← Back to context

Comment by tokenadult

14 years ago

From the article: "In Academia, high school students have to fight to become undergraduates. Undergraduates have to fight to become PhD candidates. PhD candidates have to fight to become adjuncts. Adjuncts have to fight to become tenured and tenured professors have to fight to become Dean. I can’t even think of a single online community that bears even the slightest resemblance to this sort of power structure."

Interesting point. Maybe having forms of recognition that are demonstrably difficult to achieve does help outstanding contributors feel more like staying.

While I'm academic and more positive on it than some of the sentiment around here is, that actually seems like one of the biggest downsides of academia. It at least partly selects for careerists/game-players/CV-padders over experimenters/thinkers (doubly so for anyone whose goal is to become Dean). Lots of smart people end up burning out or going elsewhere, and many of the rest have a lot of their time taken up learning not-very-interesting things, like how to negotiate the web of prestige, publication, and funding agencies in their field. To the extent it works, I think it's despite all the hierarchy, not because of it.
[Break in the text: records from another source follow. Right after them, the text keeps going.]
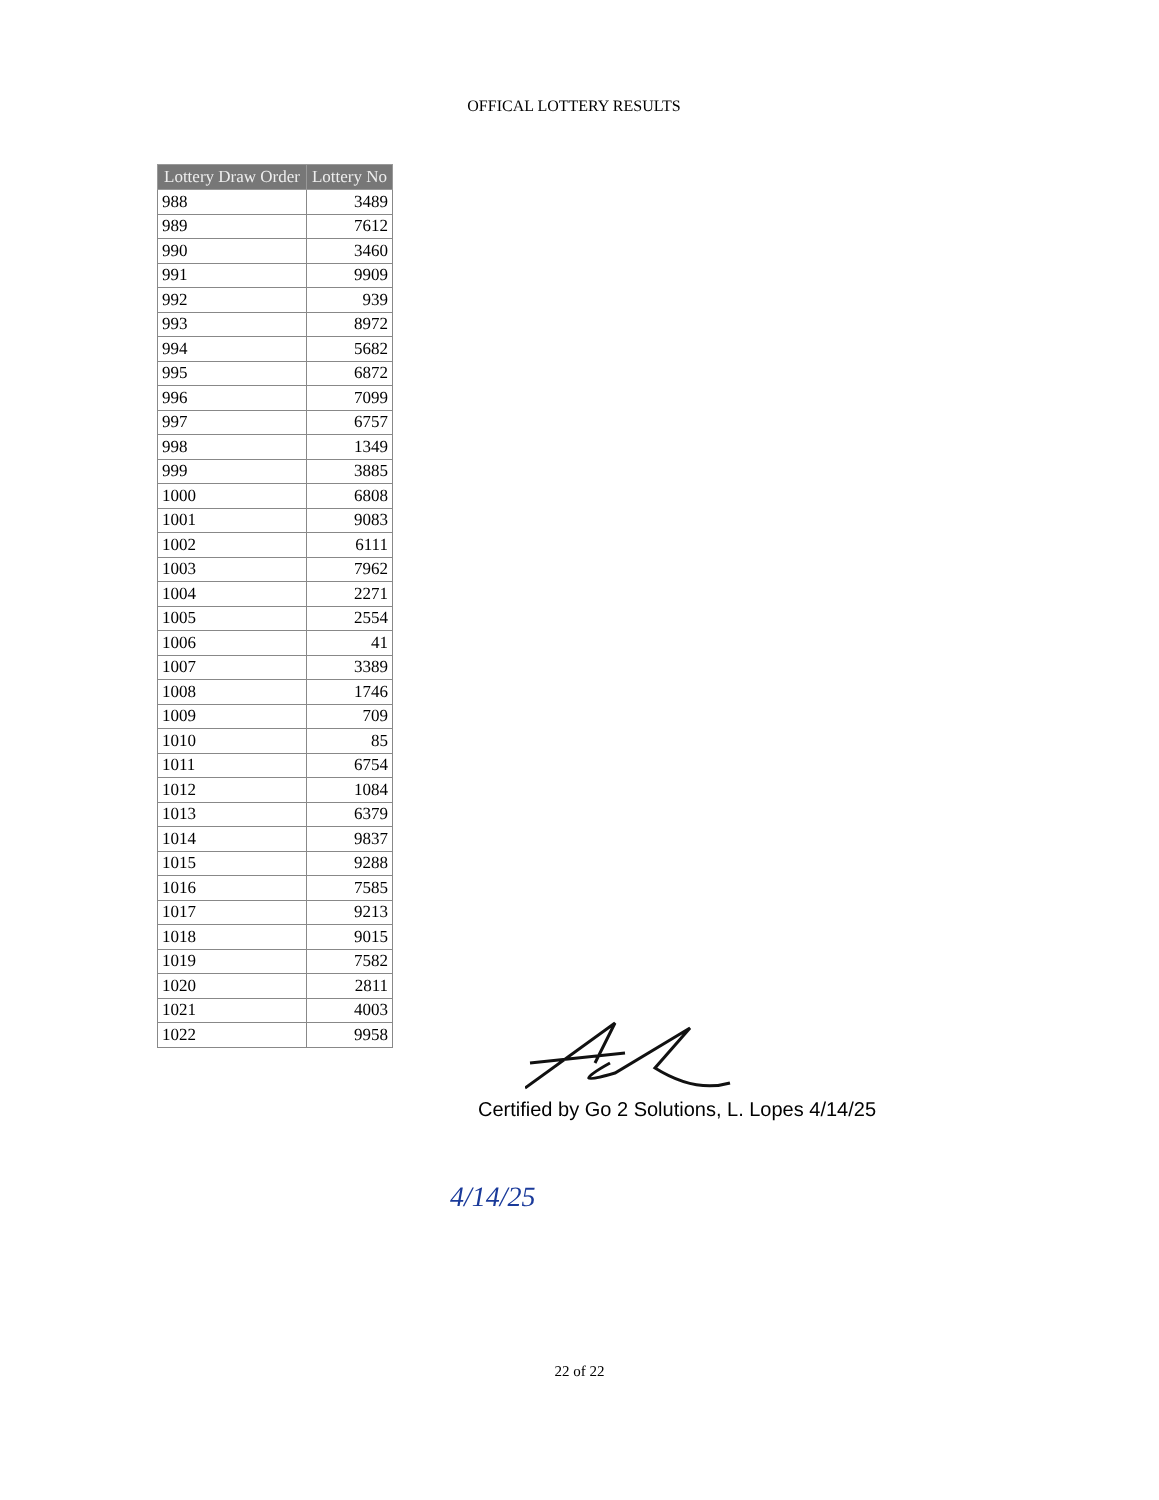OFFICAL LOTTERY RESULTS
| Lottery Draw Order | Lottery No |
| --- | --- |
| 988 | 3489 |
| 989 | 7612 |
| 990 | 3460 |
| 991 | 9909 |
| 992 | 939 |
| 993 | 8972 |
| 994 | 5682 |
| 995 | 6872 |
| 996 | 7099 |
| 997 | 6757 |
| 998 | 1349 |
| 999 | 3885 |
| 1000 | 6808 |
| 1001 | 9083 |
| 1002 | 6111 |
| 1003 | 7962 |
| 1004 | 2271 |
| 1005 | 2554 |
| 1006 | 41 |
| 1007 | 3389 |
| 1008 | 1746 |
| 1009 | 709 |
| 1010 | 85 |
| 1011 | 6754 |
| 1012 | 1084 |
| 1013 | 6379 |
| 1014 | 9837 |
| 1015 | 9288 |
| 1016 | 7585 |
| 1017 | 9213 |
| 1018 | 9015 |
| 1019 | 7582 |
| 1020 | 2811 |
| 1021 | 4003 |
| 1022 | 9958 |
Certified by Go 2 Solutions, L. Lopes 4/14/25
4/14/25
22 of 22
  • This is a good point. I generally like the “show us the code” method of social proof in open source communities much more than the “show us your certifications” method in academia. The problem of course is that the latter is much easier to scale up, because the certification stands in for a close and careful examination of each person... “Oh, he graduated from X school? he’s probably alright” is much faster than “Let me spend a few hours reading a major piece of work.”

    It’s interesting to wonder whether how you’d go about building communities for doing science in a way that had tasks for inexpert but hard-working/bright newcomers to get started on, and allowed building reputation without all of the hassles of degrees and academic politics where much of the effort is misdirected. I wonder when/if some of the methods and norms of online communities will begin to supplant those of academia as it is today.

    Interestingly, when it was smaller, science used to be much more accessible in this way. Once you were literate, you’d passed enough of a bar for serious people to treat you with some respect, and all kinds of advances were made by amateurs. So are the more open systems in computing just because of the youth of the field, or does online communication allow amateurism to scale further than it used to?

I overemphasized the fighting element in the system and neglected to mention that each of these classes have very specific roles in the ecosystem and that they mesh together in a (sometimes healthy) symbiotic way to form the social structure that is the university.

Or alternatively, if there is some sort of power structure that is difficult to move through, people don't bother because there are other places for them to go that don't require as much effort.

Why would anyone engaging in an online community want to partake of an elitist "power structure". Okay, other than power junkies whose world is embedded in this kind of delusional existence.

Most folk don't want that insidious role-playing in real life. Online they can just walk away. So that would be why it doesn't exist.

  • In the real world, we take these elitist power structures for granted. Corporations, Politics, Churches, PTAs, they all unthinkingly replicate a power structure as they grow.

    What's interesting to me is that this same pattern appears not to apply to the web.

Indeed, and it may incentivize and motivate them to do things they might not otherwise have done within the community.